PASSAGE FOR REVIEW:
-*-*-
Youtube has these "top tracks" playlists. When I discover a new artist, I'll often put that on and go do something else.

If a rollover ad comes on, I have to come back to the computer, and click the "skip" button, since I'm not sitting down.

One thing I was wondering: does the content creator make money when I skip the ad, or only when I take some kind of action based on it?

2 comments

The content creator might get paid when you click, or might get paid per impression. The the creator is absolutely not paid is when you click Skip. Click skip when you don't like the ad; It drives up the price for a successful watch, because ads that get skipped don't get played. There's an ecosystem, it can be played, but it has the proper knobs and controls to combat the playing.
The creator will get zero if punters get irritated with having to run back and forth to their PC's, and just down load the work and consume it locally.
This is true, but really if you are running a playlist of music you are using it like a radio - I tend to get an ad per every video which is quite a bit more than other radio solutions, it breaks up the flow and so forth.
are the ads same? If so, either the system should be smart enough to not show me ad if i skipped it a few times. Or perhaps provide a "dont show me this ad" checkbox
Click skip when you don't like the ad

I do, that's why I click it every time.

That would be gould if there weren't ads that last 20 seconds or 30seconds long without a skip feature which is what I have had to deal with and was forced to use Adblocker Plus. Now I don't have to see such stupid ads.

1. Presidential Smear Campaigns (I hate those because it really is a matter of choice for the person voting isn't it...Who cares who did what let the voter decide)

2. Movies I don't care to see (Reality TV Movies and those numerous remakes).

And anyothers I hate.

Advertisers do not pay for skipped ads.
I'm sure they could drive some value out of a skipped ad. There's definitely some brand impression, and not to mention metrics on what works and what doesn't.
Maybe Google is being non-evil, only accepting payment for ads users accept.
-*-*-
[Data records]
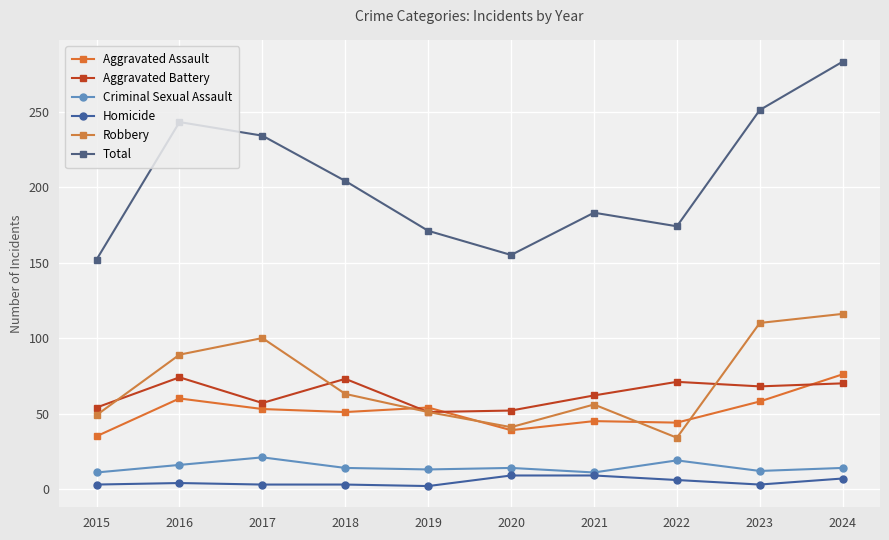

In Robbery, how many points are lower than both neighbors (excluding endpoints)?

2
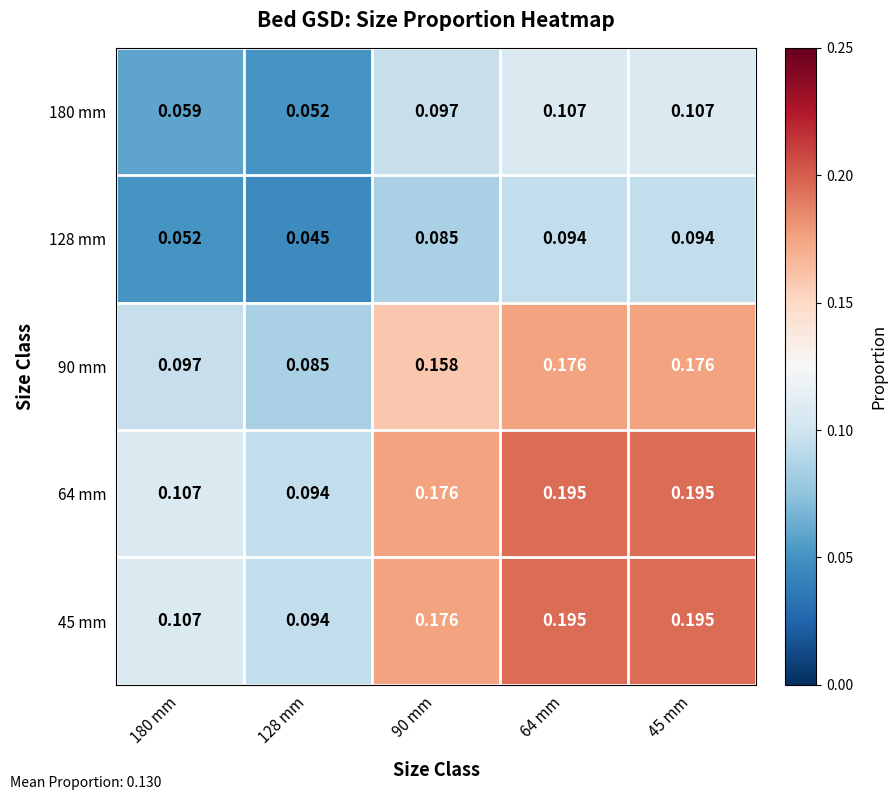

Is the value of 64 mm at 45 mm greater than the value of 180 mm at 64 mm?

Yes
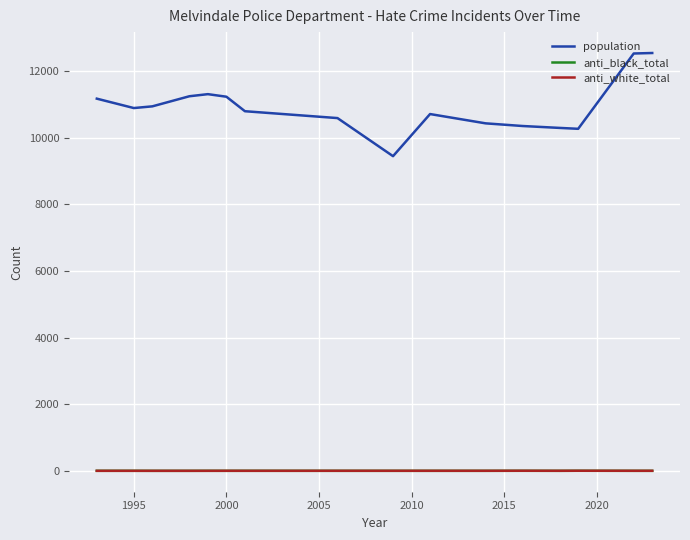

True or false: anti_white_total and population cross at least once.

False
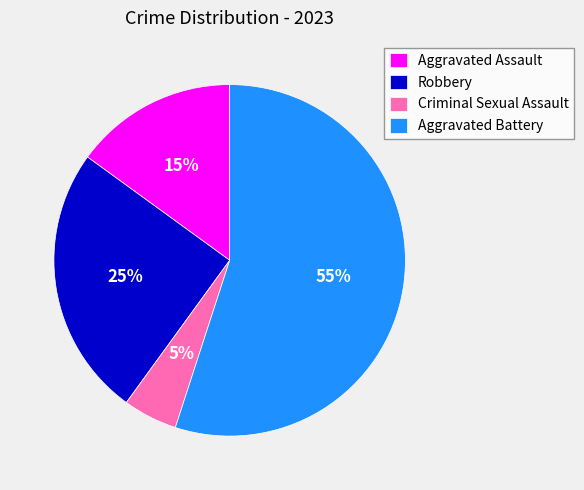

What percentage is the Aggravated Assault slice, to the nearest percent?

15%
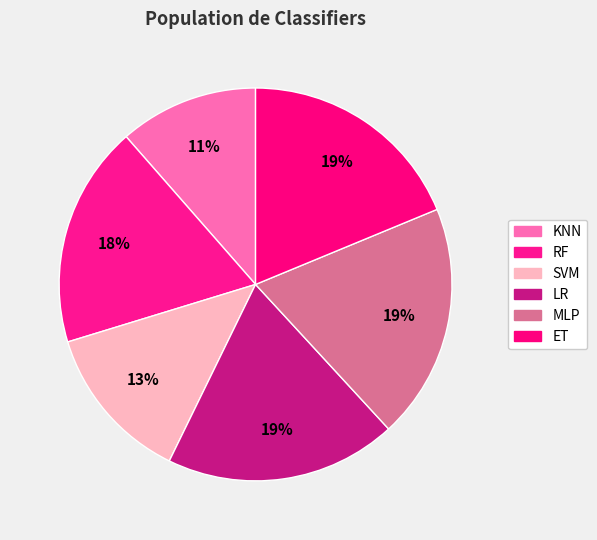

How many segments does this pie chart have?

6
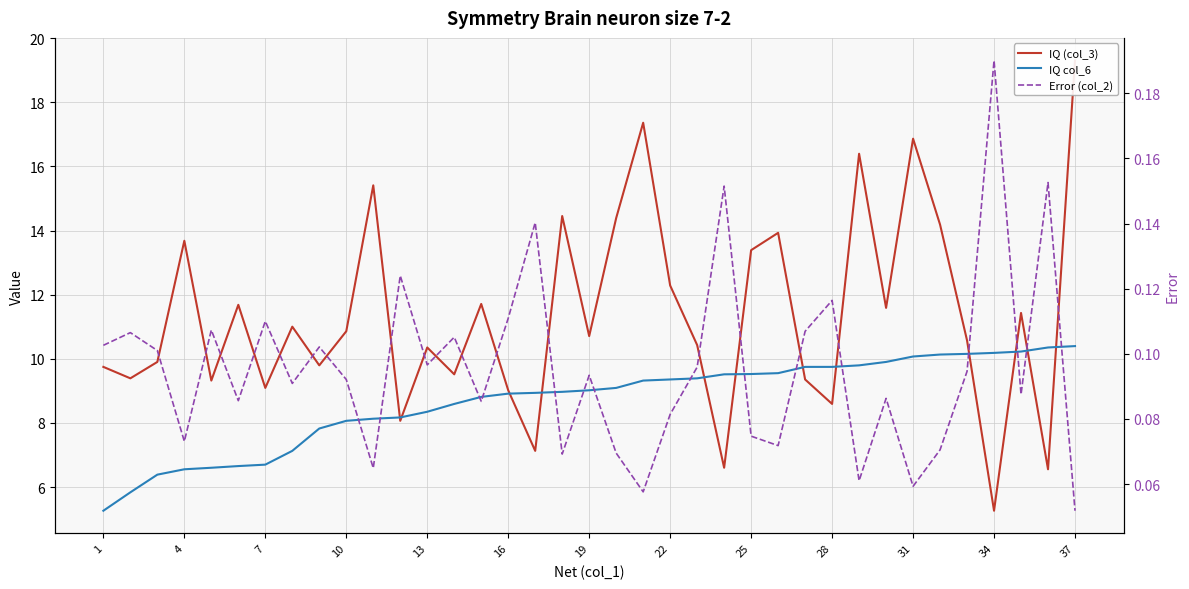

True or false: IQ (col_3) has more than 2 interior local peaks.

True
-*-*-
GOAL OF THE EXERCISE:
Answer these questions about the thread on skipping YouTube ads:
(a) What does the first poster often do after putting on a "top tracks" playlist for a new artist?
(b) Which tool does one commenter say they were forced to use because of ads without a skip feature?
(c) What kind of ads does one comment say advertisers do not pay for?

EXERCISE OUTPUT:
(a) They go do something else.
(b) Adblocker Plus.
(c) Skipped ads.